Friday, 10 June 2016

And They Live in Jersey... Ray Noble













Love is the sweetest thing
What else on earth could ever bring
Such happiness to ev'rything
As Love's old story.
- Lyrics and Music - Ray Noble


Raymond Stanley "Ray" Noble (17 December 1903 – 3 April 1978) was an English bandleader, composer, arranger, radio comedian, and actor.

Noble wrote both lyrics and music for many popular songs during the British dance band era known as the "Golden Age of British music", notably for his longtime friend and associate Al Bowlly, including "Love Is The Sweetest Thing", "Cherokee", "The Touch of Your Lips", "I Hadn't Anyone Till You", "Isle of Capri", and his signature tune, "The Very Thought of You". He also wrote with others - Goodnight, sweetheart" - was written in 1931 by the song-writing team of Ray Noble Jimmy Campbell and Reg Connelly.

Noble also played a radio comedian opposite American ventriloquist Edgar Bergen's stage act of Mortimer Snerd and Charlie McCarthy, and American comedy duo Burns and Allen, later transferring these roles from radio to TV and popular films.

Briefly he was in Jersey, arriving in the late 1960s, and hence was the subject of this Jersey Topic Article.

In March 1978 he flew to London for treatment of cancer, and later died of the disease at a London hospital.

And They Live in Jersey...
By Pat Hall, Jersey Topic 1967


Recently back from a long stay in the United States is the celebrated composer, Mr. Ray Noble.

When I met him I found it difficult to believe that this tall, slim and incredibly youthful-looking man was writing songs at the same time as Cole Porter, George Gershwin and Irving Berlin.

His pre-war hits-The Very Thought of You; Lore is the Sweetest Thing; Goodnight Sweetheart; one could go on naming these evergreens which have lived through three decades and are still bringing royalties.

I wondered why that era was so rich in composers of such graspable and lovely melodies. In his short, sharp, almost staccato style of speaking, he told me it was simply that there was a market for them. It was an adult market because adults had the money to buy the records.
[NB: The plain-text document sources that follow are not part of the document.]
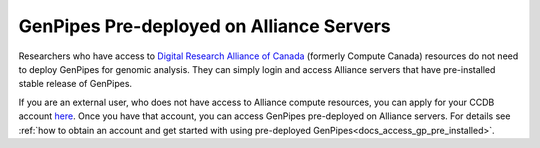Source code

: .. _docs_ccdb_account:

GenPipes Pre-deployed on Alliance Servers
===============================================

Researchers who have access to `Digital Research Alliance of Canada <https://alliancecan.ca/en>`_ (formerly Compute Canada) resources do not need to deploy GenPipes for genomic analysis. They can simply login and access Alliance servers that have pre-installed stable release of GenPipes. 

If you are an external user, who does not have access to Alliance compute resources, you can apply for your CCDB account `here <https://ccdb.alliancecan.ca>`_.  Once you have that account, you can access GenPipes pre-deployed on Alliance servers.  For details see :ref:`how to obtain an account and get started with using pre-deployed GenPipes<docs_access_gp_pre_installed>`.

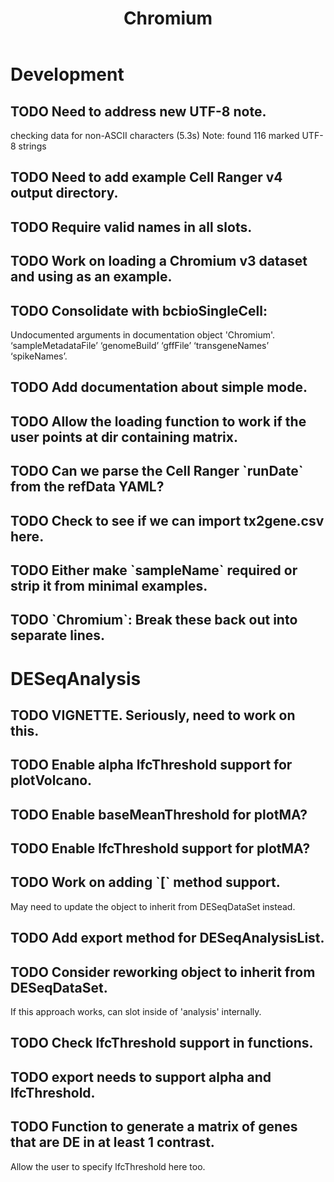 #+TITLE: Chromium
#+STARTUP: content
* Development
** TODO Need to address new UTF-8 note.
    checking data for non-ASCII characters (5.3s)
    Note: found 116 marked UTF-8 strings
** TODO Need to add example Cell Ranger v4 output directory.
** TODO Require valid names in all slots.
** TODO Work on loading a Chromium v3 dataset and using as an example.
** TODO Consolidate with bcbioSingleCell:
    Undocumented arguments in documentation object 'Chromium'.
    ‘sampleMetadataFile’ ‘genomeBuild’ ‘gffFile’ ‘transgeneNames’ ‘spikeNames’.
** TODO Add documentation about simple mode.
** TODO Allow the loading function to work if the user points at dir containing matrix.
** TODO Can we parse the Cell Ranger `runDate` from the refData YAML?
** TODO Check to see if we can import tx2gene.csv here.
** TODO Either make `sampleName` required or strip it from minimal examples.
** TODO `Chromium`: Break these back out into separate lines.
* DESeqAnalysis
** TODO VIGNETTE. Seriously, need to work on this.
** TODO Enable alpha lfcThreshold support for plotVolcano.
** TODO Enable baseMeanThreshold for plotMA?
** TODO Enable lfcThreshold support for plotMA?
** TODO Work on adding `[` method support.
    May need to update the object to inherit from DESeqDataSet instead.
** TODO Add export method for DESeqAnalysisList.
** TODO Consider reworking object to inherit from DESeqDataSet.
    If this approach works, can slot inside of 'analysis' internally.
** TODO Check lfcThreshold support in functions.
** TODO export needs to support alpha and lfcThreshold.
** TODO Function to generate a matrix of genes that are DE in at least 1 contrast.
    Allow the user to specify lfcThreshold here too.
There was no race to get into the Top Twenty and they were able to time the market adequately. Songs were plugged by being sprinkled generously but judiciously to the public.

Nowadays, so many more songs are recorded each week to meet the teenage market that their life is short and their death absolute.

All his life Ray Noble has been absorbed in music. He began his musical career as orchestrator for a London musical publisher. His first job as conductor was given him by H.M.V. (now E.M.I.) to conduct their house-band. He took over from Carroll Gibbons, and under the name of the New Mayfair Dance Orchestra he made many recordings.

Had he ever considered writing musicals? "I was always so busy orchestrating, recording and broadcasting that I never had the time to get together with a lyric writer," he said.

In the United States, where he formed his own dance band, he employed, as 2nd trombone, a young man named Glenn Miller, who composed a number which they all referred to as just "Glenn's Tune." This later became the signature tune of the ill-fated Glenn Miller when he formed his own hand.

Claude Thornhill composed the signature tune of his orchestra while he was a pianist with the Ray Noble band, and this too, became "Claude's tune" on their music sheet. Another nameless tune on their music sheet was 170, which Ray Noble wrote because he wanted more music in a certain tempo in his repertoire. It was not until several years later on his return to London, that words were put to the song which became Cherokee.

Mr. and Mrs. Noble, who have many friends here, were frequent visitors to the island before they came to live here about ten years ago.

I could not resist asking him what he thought of the Beatles. "As a musician, I don't'' was his quick businesslike retort. "But don't think me unkind. I recognise them as entertainers who were smart enough to recognise and exploit the market. They are most successful performers and real professionals-but not musicians."

1 comment:

MatildaW said...

I love Ray Noble's recordings with Al Bowlly- just magic! Ray's comments about The Beatles made me laugh. I don't think Ray would be very impressed by the current "pop music" at all! I know I'm not- give me 1930s dance band music any day.